The interviewer ought to have asked a number of clarifying follow-up questions, but I’m guessing knew little or nothing about Christian theology, so didn’t know how to respond to this. Anyway, Hinckley is plainly grieved by the judgment other Christians have made on the church he leads (or rather led; he died a couple of years after this interview). You’d have to be hard-hearted not to feel his pain. His statement, though, raises a good question for other Christians: If a man affirms that Jesus Christ is the Son of God, and is the savior and redeemer, in what sense is he not a Christian? The question beneath this question is: How do we know who Jesus was?

These foundational questions were hammered out by the early Church councils in great detail, and often amid great turmoil. The only reason any contemporary Christian has any ground to judge Mormonism as too deviant from Christianity to be considered Christian is because theologians in the Church councils settled these questions for us, and most of the Christian world accepted their authoritative teaching. Mormons are polytheistic; they do not believe in the Trinity. How do the rest of us know that the doctrine of the Trinity is true? It is not explicitly in Scripture. We know this because we accept the authority of the Church councils that defined the doctrine of the Trinity — even though it took nearly four centuries to sort it out. The doctrine of the Trinity is so important that the Oxford Dictionary of Christianity describes it as “the central dogma of Christianity.”

And Mormonism explicitly rejects it. If one can reject the doctrine of the Trinity, Christianity’s central dogma, and still be within Christianity, then one has to wonder if orthodoxy (= “right belief”) has any meaning. Are self-described Messianic Jews authentically Jewish even though they affirm what normative Judaism in all its iterations explicitly denies? How is this possible?

To be sure, some fundamentalists and born-again Evangelicals deny that other churches are Christian — or at least have a very specific understanding of what it means to be a Christian. In Baptist school growing up, my wife remembers there being a couple of Catholic girls in their social group; the word on them was, “they’re Catholic, but they’re Christian.” This is so puzzling and even insulting to Catholics, who don’t understand why it’s even a question that they’re Christian. Catholics may not realize that for a certain kind of Protestant, to be a Christian means not to be a member of the church, or to affirm Christian creeds. It means to have had a specific “born-again” experience. This, from a born-again apologetics site, is standard:

Are Roman Catholics Christians? They are if they have trusted in Jesus alone for the forgiveness of their sins. However, if they believe that the are saved by God’s grace and their works, then they are not saved — even if they believe their works are done by God’s grace — since they then deny the sufficiency of Christ’s sacrifice.

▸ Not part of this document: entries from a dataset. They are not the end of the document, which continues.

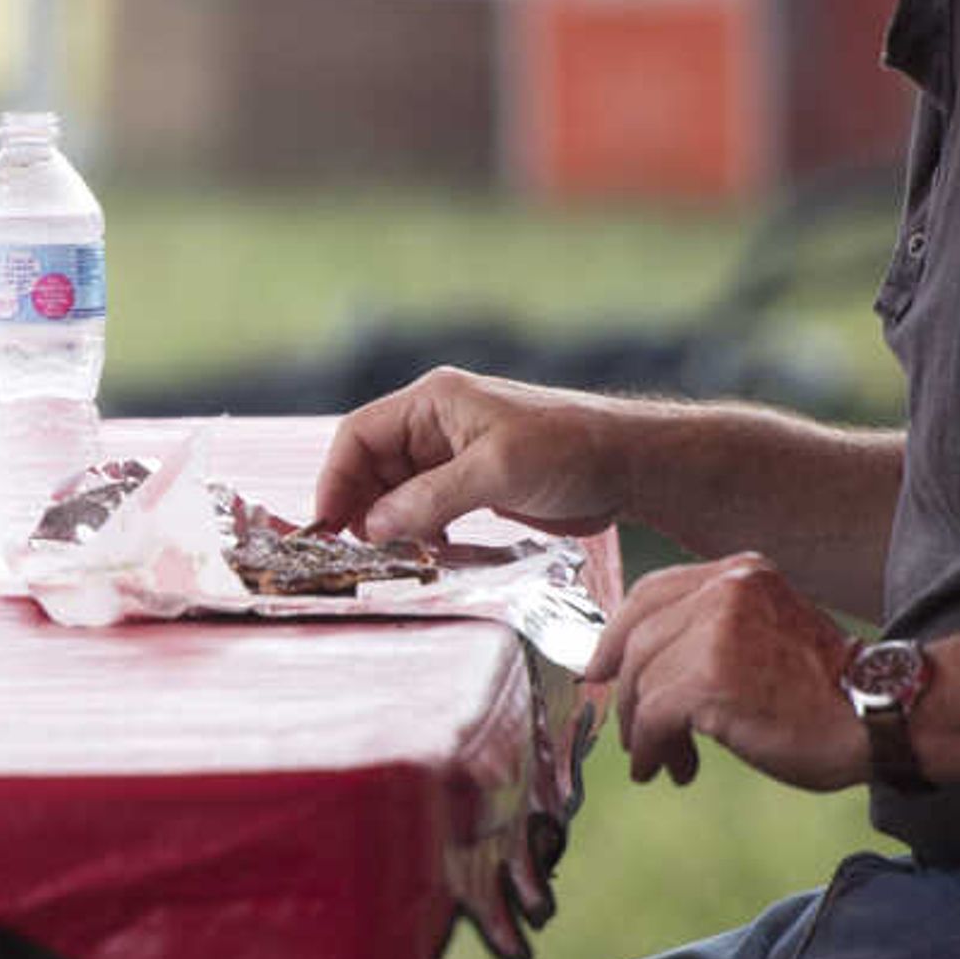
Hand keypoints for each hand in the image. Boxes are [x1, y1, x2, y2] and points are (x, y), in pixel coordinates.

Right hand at [316, 367, 638, 546]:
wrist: (630, 465)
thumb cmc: (570, 450)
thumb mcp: (496, 471)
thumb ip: (430, 498)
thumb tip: (373, 526)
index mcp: (434, 402)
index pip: (359, 434)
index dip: (336, 477)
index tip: (329, 524)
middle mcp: (437, 424)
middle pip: (371, 465)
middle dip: (360, 507)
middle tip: (358, 551)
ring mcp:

This is extremely odd from a historical Christian perspective. Baptism doesn’t make one a Christian. Believing in the creeds — statements of Christian orthodoxy — doesn’t make one a Christian. Adhering to a very specific theological innovation is the dividing line between real Christians and those who only think themselves Christian. Of course, by this definition above, no Catholic who understands her own faith’s teachings can truly be a Christian.

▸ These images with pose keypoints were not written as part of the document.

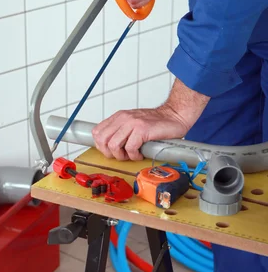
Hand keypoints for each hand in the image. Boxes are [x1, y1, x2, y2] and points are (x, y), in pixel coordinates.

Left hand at [92, 79, 209, 160]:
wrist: (174, 116)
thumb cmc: (156, 124)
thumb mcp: (133, 124)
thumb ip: (121, 131)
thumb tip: (108, 147)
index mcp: (118, 117)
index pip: (97, 132)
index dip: (102, 146)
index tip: (112, 152)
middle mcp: (123, 118)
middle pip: (102, 140)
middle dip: (110, 153)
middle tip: (122, 155)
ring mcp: (132, 123)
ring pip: (113, 145)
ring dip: (122, 155)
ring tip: (132, 155)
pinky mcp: (142, 129)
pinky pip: (130, 148)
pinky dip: (135, 155)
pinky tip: (141, 153)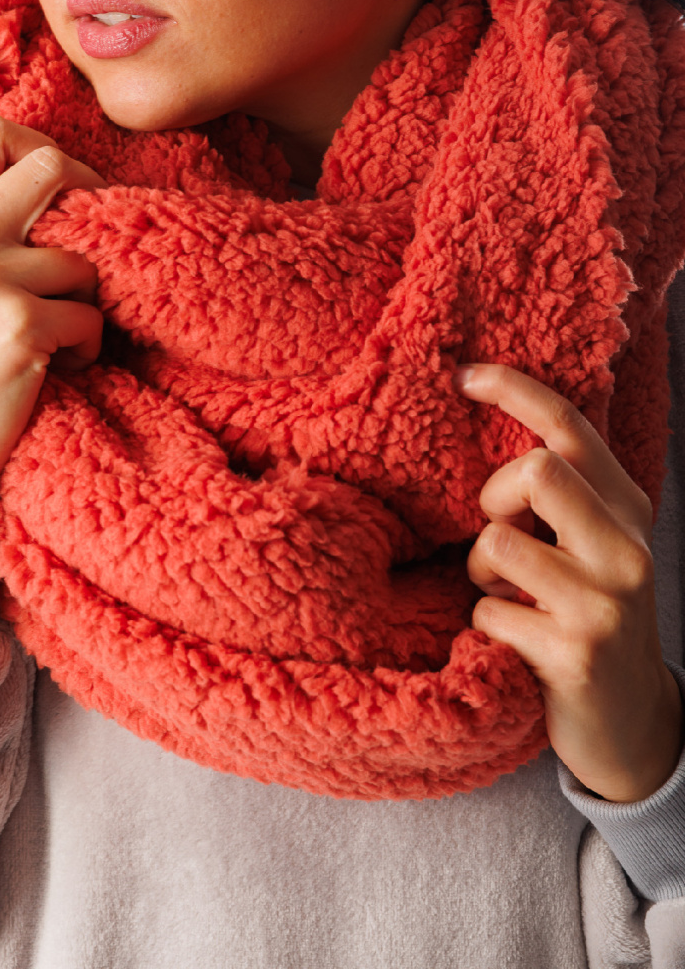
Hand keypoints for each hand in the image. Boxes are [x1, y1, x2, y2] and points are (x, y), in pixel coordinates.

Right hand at [0, 114, 104, 537]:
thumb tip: (51, 176)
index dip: (43, 149)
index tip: (64, 193)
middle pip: (49, 165)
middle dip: (89, 203)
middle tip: (90, 253)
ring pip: (84, 256)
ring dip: (88, 301)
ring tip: (58, 338)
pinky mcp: (16, 328)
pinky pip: (90, 316)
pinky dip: (86, 347)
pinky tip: (56, 369)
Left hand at [457, 364, 683, 802]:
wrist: (635, 726)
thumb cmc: (590, 619)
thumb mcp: (591, 547)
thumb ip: (564, 496)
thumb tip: (494, 431)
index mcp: (628, 509)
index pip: (571, 427)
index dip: (515, 390)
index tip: (464, 374)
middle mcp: (627, 548)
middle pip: (534, 470)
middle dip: (493, 500)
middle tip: (499, 542)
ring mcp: (605, 603)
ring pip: (497, 542)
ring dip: (482, 575)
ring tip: (508, 601)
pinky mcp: (576, 654)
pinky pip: (489, 611)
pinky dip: (485, 627)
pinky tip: (515, 646)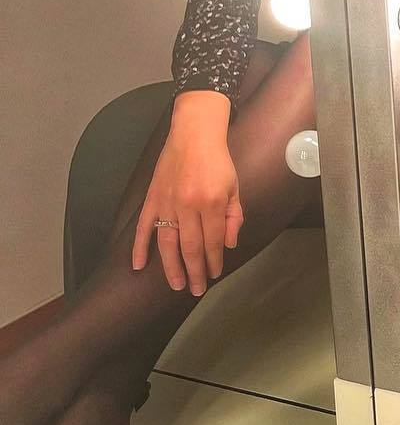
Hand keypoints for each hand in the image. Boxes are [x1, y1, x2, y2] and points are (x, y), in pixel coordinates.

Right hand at [133, 127, 242, 296]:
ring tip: (176, 285)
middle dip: (194, 272)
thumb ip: (234, 216)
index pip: (213, 241)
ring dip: (171, 267)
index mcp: (211, 203)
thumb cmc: (218, 161)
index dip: (214, 260)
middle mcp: (187, 206)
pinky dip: (139, 247)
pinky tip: (138, 265)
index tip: (214, 273)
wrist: (193, 135)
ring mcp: (167, 204)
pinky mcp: (152, 199)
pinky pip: (143, 228)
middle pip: (190, 248)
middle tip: (196, 290)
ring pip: (166, 244)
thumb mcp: (234, 187)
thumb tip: (229, 244)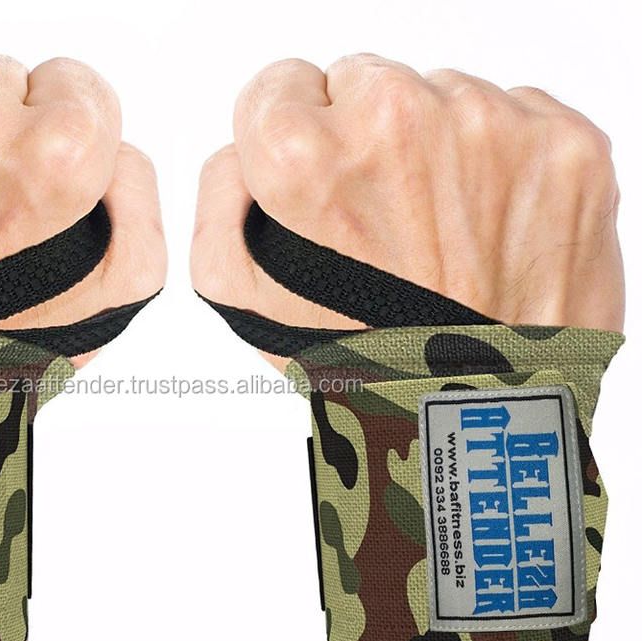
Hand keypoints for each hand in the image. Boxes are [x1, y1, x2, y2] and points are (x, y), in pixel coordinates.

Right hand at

It is my impression that many (but not all!) born-again Christians believe this, or something close to it. If so, I can understand a little bit why Mormons are so puzzled by their exclusion from Christianity. If one does not have to affirm the Trinity, or anything in creedal Christianity, but one only has to trust in Jesus alone for salvation, then why are so many Evangelicals so willing to call Mormons un-Christian. Re-read Gordon Hinckley’s statement in light of that apologetics site’s definition of what makes one a Christian. Can you see why he would be confused? I can.

The one good thing that might come out of this discussion for Protestants, Catholics, and Orthodox Christians, is that it might compel us to reflect on how we know what we know about who God is, and why it’s important to get orthodoxy — right belief — correct.